# Is there anyone know this Colnago steel frame



## raobing (May 28, 2005)

This frame I found from GuangZhou in China.
the boss told me this frame's class is higher than Master,the price is also higher than Master,it's about 1.5 times high.
But the boss does not know the exactly style,and I never saw this kind of this Colnago,
The boss confirm this frame was made by 2003. and it's seem for an professional event.
So,is there any one could tell me some details of this frame?
thanks in advance.


----------



## raobing (May 28, 2005)

*pic*

pics pls see the link
http://www.bluebike.cn/prodshow.asp?ProdId=NO694


----------



## 6was9 (Jan 28, 2004)

raobing said:


> pics pls see the link
> http://www.bluebike.cn/prodshow.asp?ProdId=NO694


Looks like a MXL w/ steel fork to me...


----------



## Squeegy200 (Dec 1, 2005)

That looks like a Master X-light and Precisa Steel fork. The paint job resembles the 2004 LX24 paint scheme


----------



## atpjunkie (Mar 23, 2002)

*careful*

I have a friend in the Secret Service stationed in Guam. He mostly deals with counterfeit money and products. he says there are and have been fake Nags coming out of china for quite some time. he actually wound up with one in a confiscation. had the mapei scheme if I remember correctly and looked quite genuine


----------



## brewster (Jun 15, 2004)

I don't doubt that for a second. In the vintage BMX world, there have been many sightings and some unhappy bidders on some SE P.K. Rippers and SE Landing Gear fork copies pawned off as originals are more prevelant than the real thing.


----------



## Bocephus Jones II (Oct 7, 2004)

atpjunkie said:


> I have a friend in the Secret Service stationed in Guam. He mostly deals with counterfeit money and products. he says there are and have been fake Nags coming out of china for quite some time. he actually wound up with one in a confiscation. had the mapei scheme if I remember correctly and looked quite genuine


I'm doubting they would have bothered with all the chrome and the gilco fluted tubing though for a fake. it looks genuine from the pix...if it's a fake it's a convincing one. the lugs also have the colnago club in them as they should. a faker probably wouldn't bother with that kind of detail. can't see the BB shell, but it should have a club cutout on it as well. Looks like a MXL to me.


----------



## Squeegy200 (Dec 1, 2005)

One of my college buddies got his internship working for a toy manufacturer. At the time, they had created an electonic Teddy bear which was somewhat interactive. 

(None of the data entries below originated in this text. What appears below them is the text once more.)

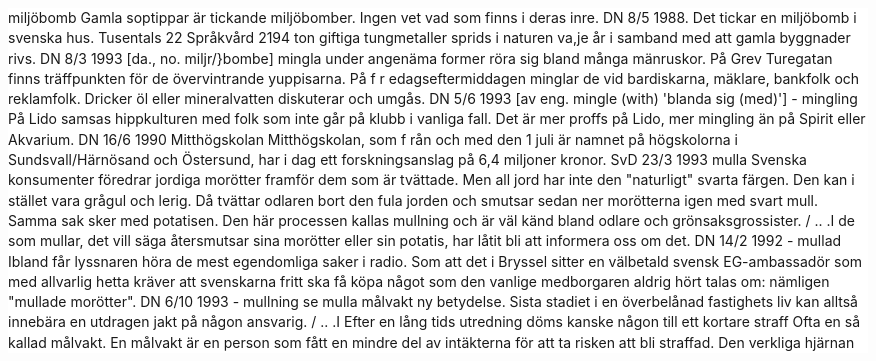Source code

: miljöbomb Gamla soptippar är tickande
miljöbomber. Ingen vet vad som finns i
deras inre. DN 8/5 1988. Det tickar en
miljöbomb i svenska hus. Tusentals
22 Språkvård 2194
ton giftiga tungmetaller sprids i naturen
va,je år i samband med att gamla
byggnader rivs. DN 8/3 1993 [da., no.
miljr/}bombe]
mingla under angenäma former röra sig
bland många mänruskor. På Grev
Turegatan finns träffpunkten för de
övervintrande yuppisarna. På f
r
edagseftermiddagen
minglar de vid bardiskarna,
mäklare, bankfolk och reklamfolk.
Dricker öl eller mineralvatten
diskuterar och umgås. DN 5/6 1993
[av eng. mingle (with) 'blanda sig
(med)'] - mingling På Lido samsas
hippkulturen med folk som inte går på
klubb i vanliga fall. Det är mer proffs
på Lido, mer mingling än på Spirit
eller Akvarium. DN 16/6 1990
Mitthögskolan Mitthögskolan, som f
rån
och med den 1 juli är namnet på högskolorna
i Sundsvall/Härnösand och
Östersund, har i dag ett forskningsanslag
på 6,4 miljoner kronor. SvD 23/3
1993
mulla Svenska konsumenter föredrar
jordiga morötter framför dem som är
tvättade. Men all jord har inte den
"naturligt" svarta färgen. Den kan i
stället vara grågul och lerig. Då tvättar
odlaren bort den fula jorden och
smutsar sedan ner morötterna igen
med svart mull. Samma sak sker med
potatisen. Den här processen kallas
mullning och är väl känd bland odlare
och grönsaksgrossister. / .. .I de som
mullar, det vill säga återsmutsar sina
morötter eller sin potatis, har låtit bli
att informera oss om det. DN 14/2
1992 - mullad Ibland får lyssnaren
höra de mest egendomliga saker i
radio. Som att det i Bryssel sitter en
välbetald svensk EG-ambassadör som 
med allvarlig hetta kräver att svenskarna
fritt ska få köpa något som den
vanlige medborgaren aldrig hört talas
om: nämligen "mullade morötter".
DN 6/10 1993 - mullning se mulla
målvakt ny betydelse. Sista stadiet i en
överbelånad fastighets liv kan alltså
innebära en utdragen jakt på någon
ansvarig. / .. .I Efter en lång tids utredning
döms kanske någon till ett kortare
straff Ofta en så kallad målvakt. En
målvakt är en person som fått en mindre
del av intäkterna för att ta risken
att bli straffad. Den verkliga hjärnan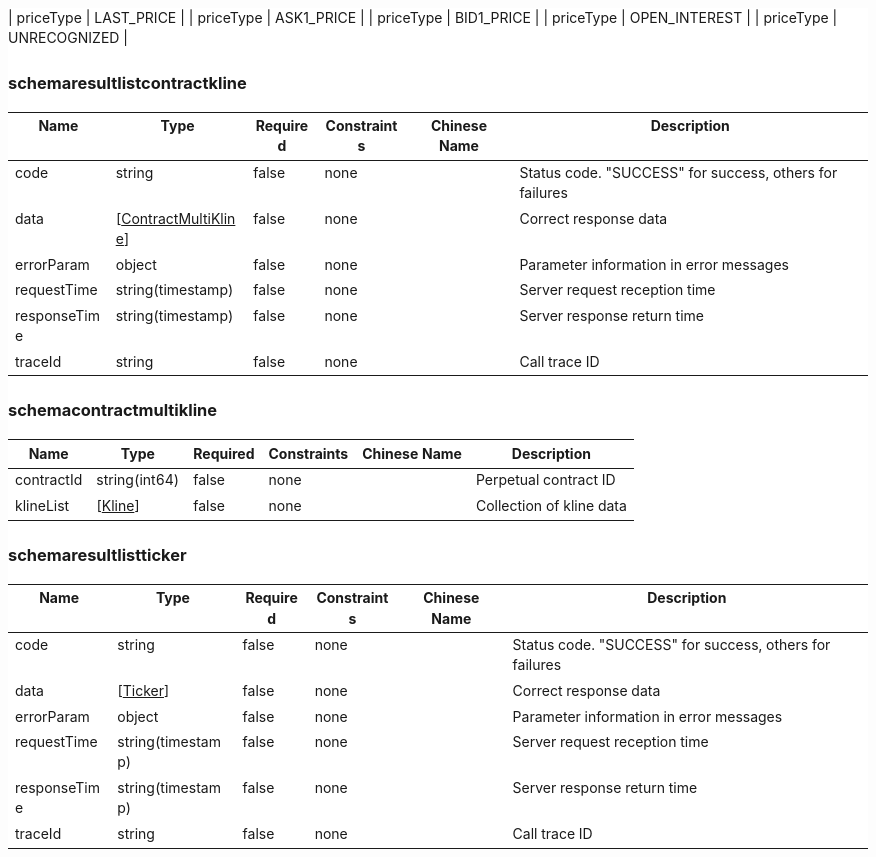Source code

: | priceType | LAST_PRICE         |
| priceType | ASK1_PRICE        |
| priceType | BID1_PRICE        |
| priceType | OPEN_INTEREST        |
| priceType | UNRECOGNIZED       |


<a id="schemaresultlistcontractkline"></a>
### schemaresultlistcontractkline

| Name        | Type                  | Required | Constraints | Chinese Name | Description                                   |
|-------------|-----------------------|----------|-------------|--------------|-----------------------------------------------|
| code        | string                | false    | none        |              | Status code. "SUCCESS" for success, others for failures |
| data        | [[ContractMultiKline](#schemacontractmultikline)]| false    | none        |              | Correct response data                           |
| errorParam  | object                | false    | none        |              | Parameter information in error messages           |
| requestTime | string(timestamp)     | false    | none        |              | Server request reception time              |
| responseTime| string(timestamp)     | false    | none        |              | Server response return time                  |
| traceId     | string                | false    | none        |              | Call trace ID                              |


<a id="schemacontractmultikline"></a>
### schemacontractmultikline

| Name        | Type                | Required | Constraints | Chinese Name | Description               |
|-------------|---------------------|----------|-------------|--------------|---------------------------|
| contractId  | string(int64)        | false    | none        |              | Perpetual contract ID     |
| klineList   | [[Kline](#schemakline)]  | false    | none        |              | Collection of kline data |



<a id="schemaresultlistticker"></a>
### schemaresultlistticker

| Name        | Type                   | Required | Constraints | Chinese Name | Description                                   |
|-------------|------------------------|----------|-------------|--------------|-----------------------------------------------|
| code        | string                 | false    | none        |              | Status code. "SUCCESS" for success, others for failures  |
| data        | [[Ticker](#schematicker)] | false    | none        |              | Correct response data                           |
| errorParam  | object                 | false    | none        |              | Parameter information in error messages           |
| requestTime | string(timestamp)      | false    | none        |              | Server request reception time              |
| responseTime| string(timestamp)      | false    | none        |              | Server response return time                  |
| traceId     | string                 | false    | none        |              | Call trace ID                              |
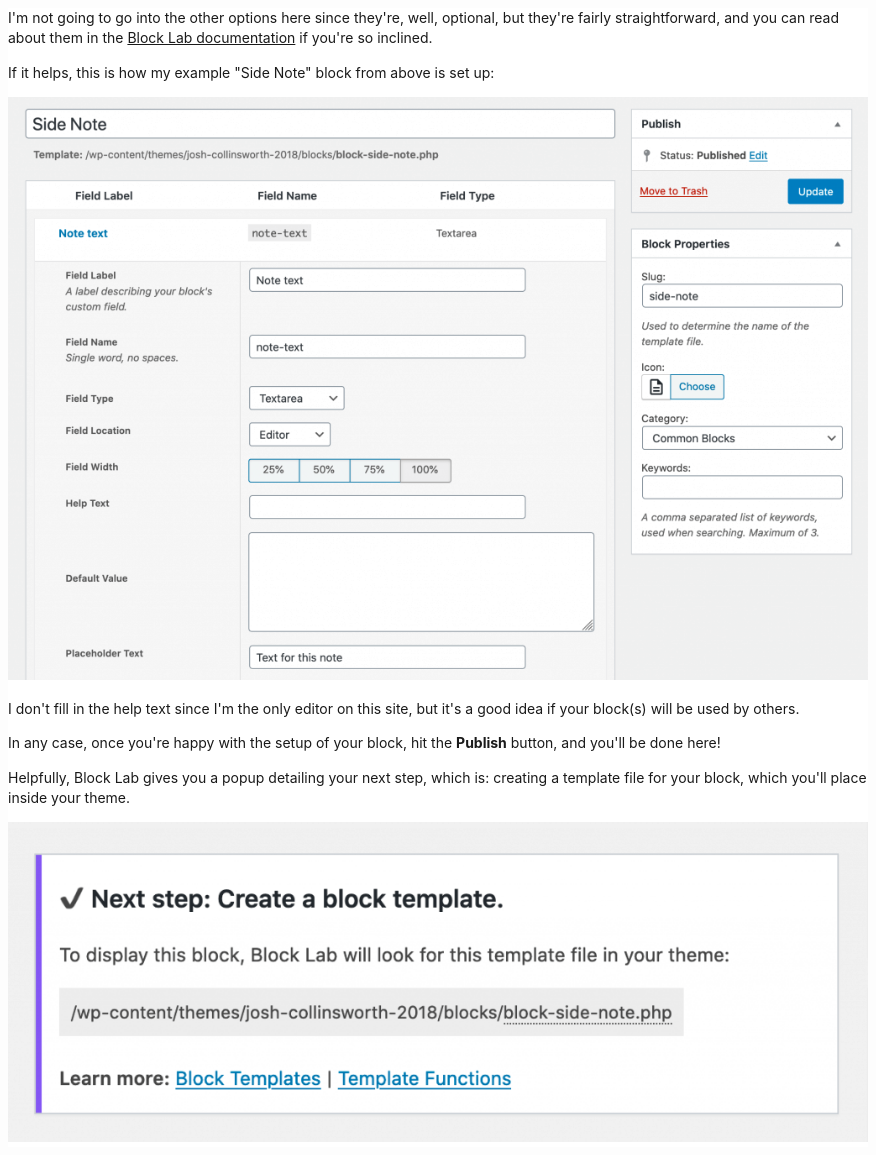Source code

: I'm not going to go into the other options here since they're, well, optional, but they're fairly straightforward, and you can read about them in the [Block Lab documentation](https://getblocklab.com/docs/fields/) if you're so inclined.

If it helps, this is how my example "Side Note" block from above is set up:

![The config options for my example “Side Note” block from this site; as a textarea field type with field location set to “Editor.”](/src/lib/assets/images/post_images/side-note-options-1024x694.png)

I don't fill in the help text since I'm the only editor on this site, but it's a good idea if your block(s) will be used by others.

In any case, once you're happy with the setup of your block, hit the **Publish** button, and you'll be done here!

Helpfully, Block Lab gives you a popup detailing your next step, which is: creating a template file for your block, which you'll place inside your theme.

![Instructions to place a PHP template file in the active theme, in a “blocks” directory](/src/lib/assets/images/post_images/next-step-1024x381.png)
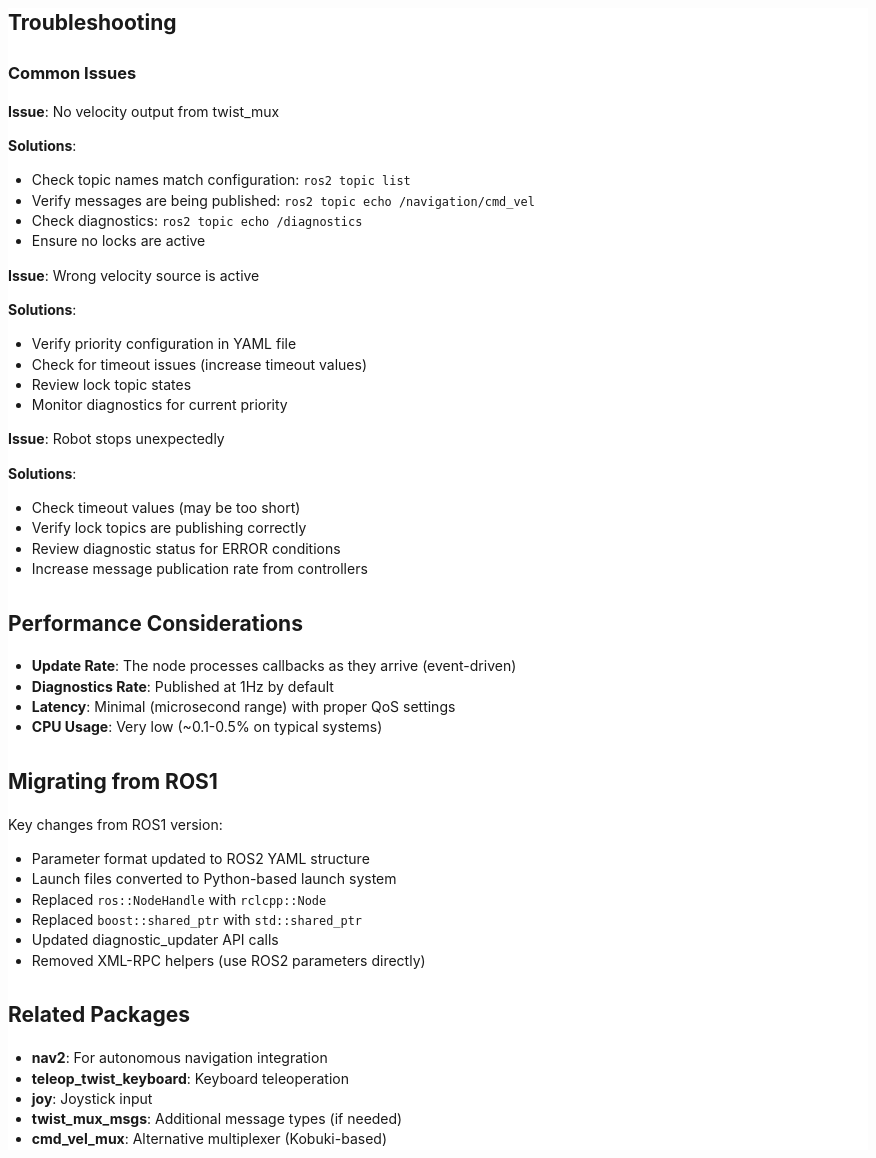 ## Troubleshooting

### Common Issues

**Issue**: No velocity output from twist_mux

**Solutions**:
- Check topic names match configuration: `ros2 topic list`
- Verify messages are being published: `ros2 topic echo /navigation/cmd_vel`
- Check diagnostics: `ros2 topic echo /diagnostics`
- Ensure no locks are active

**Issue**: Wrong velocity source is active

**Solutions**:
- Verify priority configuration in YAML file
- Check for timeout issues (increase timeout values)
- Review lock topic states
- Monitor diagnostics for current priority

**Issue**: Robot stops unexpectedly

**Solutions**:
- Check timeout values (may be too short)
- Verify lock topics are publishing correctly
- Review diagnostic status for ERROR conditions
- Increase message publication rate from controllers

## Performance Considerations

- **Update Rate**: The node processes callbacks as they arrive (event-driven)
- **Diagnostics Rate**: Published at 1Hz by default
- **Latency**: Minimal (microsecond range) with proper QoS settings
- **CPU Usage**: Very low (~0.1-0.5% on typical systems)

## Migrating from ROS1

Key changes from ROS1 version:
- Parameter format updated to ROS2 YAML structure
- Launch files converted to Python-based launch system
- Replaced `ros::NodeHandle` with `rclcpp::Node`
- Replaced `boost::shared_ptr` with `std::shared_ptr`
- Updated diagnostic_updater API calls
- Removed XML-RPC helpers (use ROS2 parameters directly)

## Related Packages

- **nav2**: For autonomous navigation integration
- **teleop_twist_keyboard**: Keyboard teleoperation
- **joy**: Joystick input
- **twist_mux_msgs**: Additional message types (if needed)
- **cmd_vel_mux**: Alternative multiplexer (Kobuki-based)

They had focus groups and marketing research to determine ideal colors, clothing, accessories etc.

Two months before its launch, they discovered identical copies of this bear coming out of a factory in Taiwan. It had the same selection of clothing and accessories and was released for sale in the orient ahead of the projected launch date here in the United States. 

The level of industrial espionage in something as innocent as the toy industry was surprising. But something as easily manufactured as an already available bike frame I would assume would be just as easy to counterfeit.


----------



## atpjunkie (Mar 23, 2002)

*well aware*



brewster said:


> I don't doubt that for a second. In the vintage BMX world, there have been many sightings and some unhappy bidders on some SE P.K. Rippers and SE Landing Gear fork copies pawned off as originals are more prevelant than the real thing.


guy I work with is big time OSBMX. He sold a faux set of LG Forks as 'faux' and guy resold them as real. what a [email protected]@rd. you should see his collection of OSBMX's though schweeet! though he sold the 26" OMFlyer I was lusting after.


----------